Client Alerts

New Jersey Puts Family First with Paid Family Leave Expansion

02/21/2019

Seyfarth Synopsis: New Jersey Governor Phil Murphy signed an expansive paid family leave bill which provides for increased leave time and pay while on leave beginning in 2020, a broader definition of covered employers and family members, and a right to reinstatement for more employees.  The benefits remain employee-funded under the law. 

On February 19, 2019, Governor Murphy signed into law legislation that expands New Jersey’s paid family law.  Under the amendments, New Jersey employees are entitled to more paid family leave (“PFL”) and temporary disability (“TDI”) benefits than ever before.  While New Jersey had PFL in place since 2009, beginning in 2020, employees will now be granted 12 weeks of leave, instead of six, greater pay while on leave, and effective immediately, may take leave to care for additional family members, among other changes. 

The new legislation expands the definition of employer beginning June 30, 2019, to employers with 30 or more employees.  To be covered, an employer must have the requisite number of employees on each working day during each of 20 or more calendar workweeks in the current or immediately preceding calendar year.  Employers with 30 or more employees are now subject to the non-discrimination and non-retaliation provisions of the law, and must reinstate employees upon returning from leave.

Beginning in 2020, employees may take 12 weeks of leave in a 12-month period.  The intermittent leave allotment increases with the new legislation from 42 days to 56 days in a 12-month period, starting in July 2020.

In addition, employees are entitled to 85% of their weekly wage, with the maximum possible benefit of 70% of the statewide average weekly wage.  In 2020, the maximum benefit will likely increase from $650 to $860 per week.  In turn, the employee contribution will also increase.

New Jersey’s PFL law provides that leave may be taken continuously or intermittently.  Previously, employees could only take intermittent leave for a family member’s health condition if medically warranted, or for bonding if the employer allowed it.  However, now, intermittent leave may be taken for any reason.  In addition, bonding leave may also be taken in connection with foster placement.  Employers may not require an employee to exhaust unused, accrued, paid time off prior to using PFL.  However, if an employer provides paid leave for any reason covered by PFL, or if the employee is eligible for TDI or FMLA leave, it is deemed to run concurrently with PFL.

The definition of “family member” now includes the additional individuals in bold:

  • Child (including a foster child)
  • Parent
  • Parent-in-law
  • Sibling
  • Grandparent
  • Grandchild
  • Spouse
  • Domestic Partner or partner in a civil union
  • Any other individual related by blood to the employee, or
  • Any other individual “that the employee shows to have a close association with the employee which is the equivalent of a family relationship.”

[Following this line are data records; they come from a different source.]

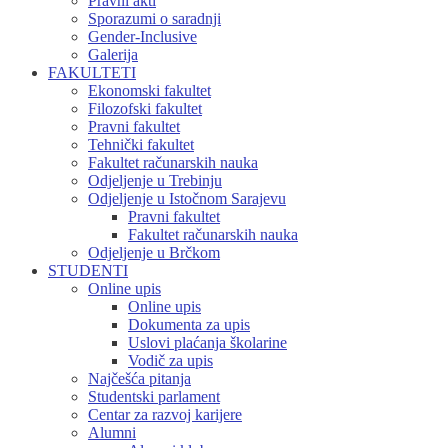
Pravni akti
Sporazumi o saradnji
Gender-Inclusive
Galerija
FAKULTETI
Ekonomski fakultet
Filozofski fakultet
Pravni fakultet
Tehnički fakultet
Fakultet računarskih nauka
Odjeljenje u Trebinju
Odjeljenje u Istočnom Sarajevu
Pravni fakultet
Fakultet računarskih nauka
Odjeljenje u Brčkom
STUDENTI
Online upis
Online upis
Dokumenta za upis
Uslovi plaćanja školarine
Vodič za upis
Najčešća pitanja
Studentski parlament
Centar za razvoj karijere
Alumni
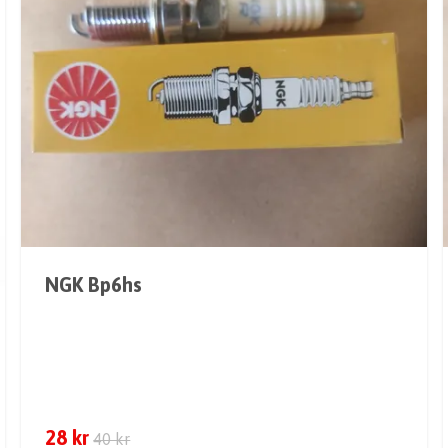
NGK Bp6hs
28 kr
40 kr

The law further expands the reasons for leave, allowing employees to use TDI if the employee or a family member (as defined above) is the victim of domestic violence or a sexual offense and requires legal, medical, or other assistance, or to participate in a civil or legal proceeding, pursuant to the  New Jersey Security and Financial Empowerment Act.

New Jersey is following many other states that are providing generous PFL benefits, including New York and Massachusetts.  Seyfarth will continue to track this law as additional guidance becomes available.